# Directions for this task
From the records below, copy out each line that has the word "udio".

# Listed records

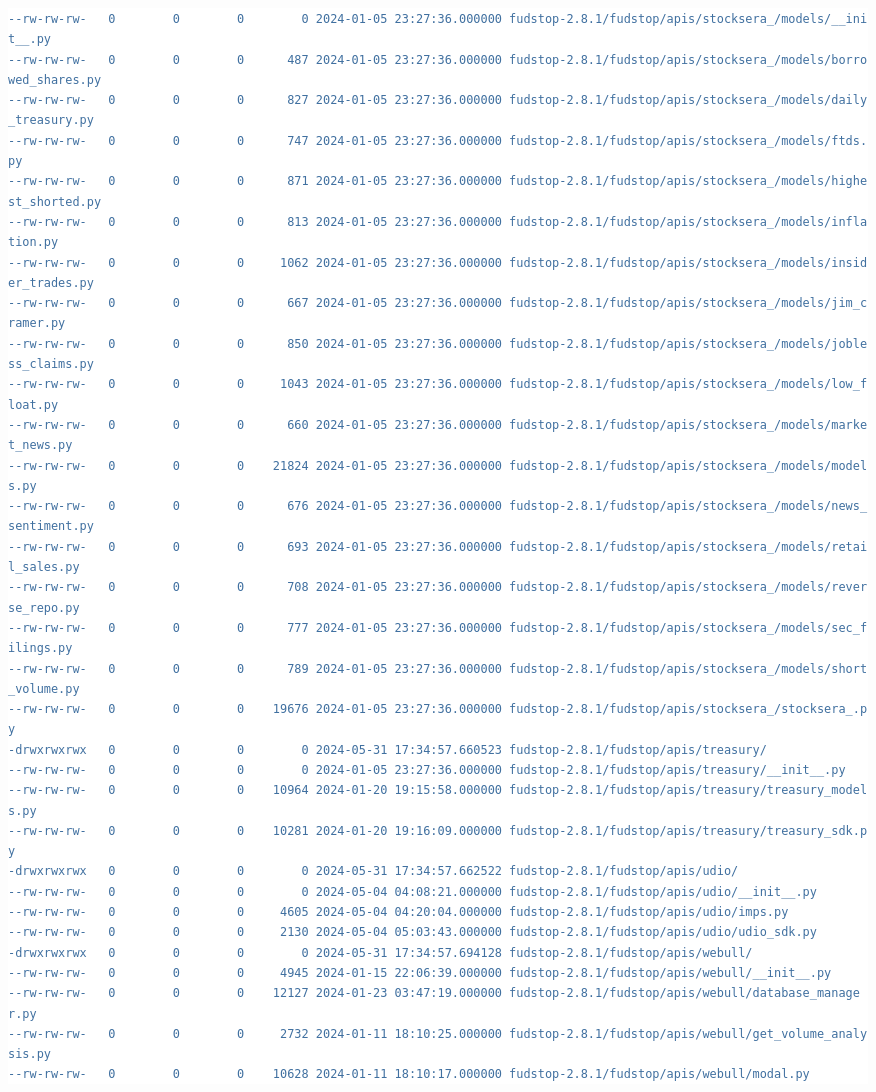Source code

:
 ```diff
--rw-rw-rw-   0        0        0        0 2024-01-05 23:27:36.000000 fudstop-2.8.1/fudstop/apis/stocksera_/models/__init__.py
--rw-rw-rw-   0        0        0      487 2024-01-05 23:27:36.000000 fudstop-2.8.1/fudstop/apis/stocksera_/models/borrowed_shares.py
--rw-rw-rw-   0        0        0      827 2024-01-05 23:27:36.000000 fudstop-2.8.1/fudstop/apis/stocksera_/models/daily_treasury.py
--rw-rw-rw-   0        0        0      747 2024-01-05 23:27:36.000000 fudstop-2.8.1/fudstop/apis/stocksera_/models/ftds.py
--rw-rw-rw-   0        0        0      871 2024-01-05 23:27:36.000000 fudstop-2.8.1/fudstop/apis/stocksera_/models/highest_shorted.py
--rw-rw-rw-   0        0        0      813 2024-01-05 23:27:36.000000 fudstop-2.8.1/fudstop/apis/stocksera_/models/inflation.py
--rw-rw-rw-   0        0        0     1062 2024-01-05 23:27:36.000000 fudstop-2.8.1/fudstop/apis/stocksera_/models/insider_trades.py
--rw-rw-rw-   0        0        0      667 2024-01-05 23:27:36.000000 fudstop-2.8.1/fudstop/apis/stocksera_/models/jim_cramer.py
--rw-rw-rw-   0        0        0      850 2024-01-05 23:27:36.000000 fudstop-2.8.1/fudstop/apis/stocksera_/models/jobless_claims.py
--rw-rw-rw-   0        0        0     1043 2024-01-05 23:27:36.000000 fudstop-2.8.1/fudstop/apis/stocksera_/models/low_float.py
--rw-rw-rw-   0        0        0      660 2024-01-05 23:27:36.000000 fudstop-2.8.1/fudstop/apis/stocksera_/models/market_news.py
--rw-rw-rw-   0        0        0    21824 2024-01-05 23:27:36.000000 fudstop-2.8.1/fudstop/apis/stocksera_/models/models.py
--rw-rw-rw-   0        0        0      676 2024-01-05 23:27:36.000000 fudstop-2.8.1/fudstop/apis/stocksera_/models/news_sentiment.py
--rw-rw-rw-   0        0        0      693 2024-01-05 23:27:36.000000 fudstop-2.8.1/fudstop/apis/stocksera_/models/retail_sales.py
--rw-rw-rw-   0        0        0      708 2024-01-05 23:27:36.000000 fudstop-2.8.1/fudstop/apis/stocksera_/models/reverse_repo.py
--rw-rw-rw-   0        0        0      777 2024-01-05 23:27:36.000000 fudstop-2.8.1/fudstop/apis/stocksera_/models/sec_filings.py
--rw-rw-rw-   0        0        0      789 2024-01-05 23:27:36.000000 fudstop-2.8.1/fudstop/apis/stocksera_/models/short_volume.py
--rw-rw-rw-   0        0        0    19676 2024-01-05 23:27:36.000000 fudstop-2.8.1/fudstop/apis/stocksera_/stocksera_.py
-drwxrwxrwx   0        0        0        0 2024-05-31 17:34:57.660523 fudstop-2.8.1/fudstop/apis/treasury/
--rw-rw-rw-   0        0        0        0 2024-01-05 23:27:36.000000 fudstop-2.8.1/fudstop/apis/treasury/__init__.py
--rw-rw-rw-   0        0        0    10964 2024-01-20 19:15:58.000000 fudstop-2.8.1/fudstop/apis/treasury/treasury_models.py
--rw-rw-rw-   0        0        0    10281 2024-01-20 19:16:09.000000 fudstop-2.8.1/fudstop/apis/treasury/treasury_sdk.py
-drwxrwxrwx   0        0        0        0 2024-05-31 17:34:57.662522 fudstop-2.8.1/fudstop/apis/udio/
--rw-rw-rw-   0        0        0        0 2024-05-04 04:08:21.000000 fudstop-2.8.1/fudstop/apis/udio/__init__.py
--rw-rw-rw-   0        0        0     4605 2024-05-04 04:20:04.000000 fudstop-2.8.1/fudstop/apis/udio/imps.py
--rw-rw-rw-   0        0        0     2130 2024-05-04 05:03:43.000000 fudstop-2.8.1/fudstop/apis/udio/udio_sdk.py
-drwxrwxrwx   0        0        0        0 2024-05-31 17:34:57.694128 fudstop-2.8.1/fudstop/apis/webull/
--rw-rw-rw-   0        0        0     4945 2024-01-15 22:06:39.000000 fudstop-2.8.1/fudstop/apis/webull/__init__.py
--rw-rw-rw-   0        0        0    12127 2024-01-23 03:47:19.000000 fudstop-2.8.1/fudstop/apis/webull/database_manager.py
--rw-rw-rw-   0        0        0     2732 2024-01-11 18:10:25.000000 fudstop-2.8.1/fudstop/apis/webull/get_volume_analysis.py
--rw-rw-rw-   0        0        0    10628 2024-01-11 18:10:17.000000 fudstop-2.8.1/fudstop/apis/webull/modal.py
```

# Answer box
-drwxrwxrwx   0        0        0        0 2024-05-31 17:34:57.662522 fudstop-2.8.1/fudstop/apis/udio/
--rw-rw-rw-   0        0        0        0 2024-05-04 04:08:21.000000 fudstop-2.8.1/fudstop/apis/udio/__init__.py
--rw-rw-rw-   0        0        0     4605 2024-05-04 04:20:04.000000 fudstop-2.8.1/fudstop/apis/udio/imps.py
--rw-rw-rw-   0        0        0     2130 2024-05-04 05:03:43.000000 fudstop-2.8.1/fudstop/apis/udio/udio_sdk.py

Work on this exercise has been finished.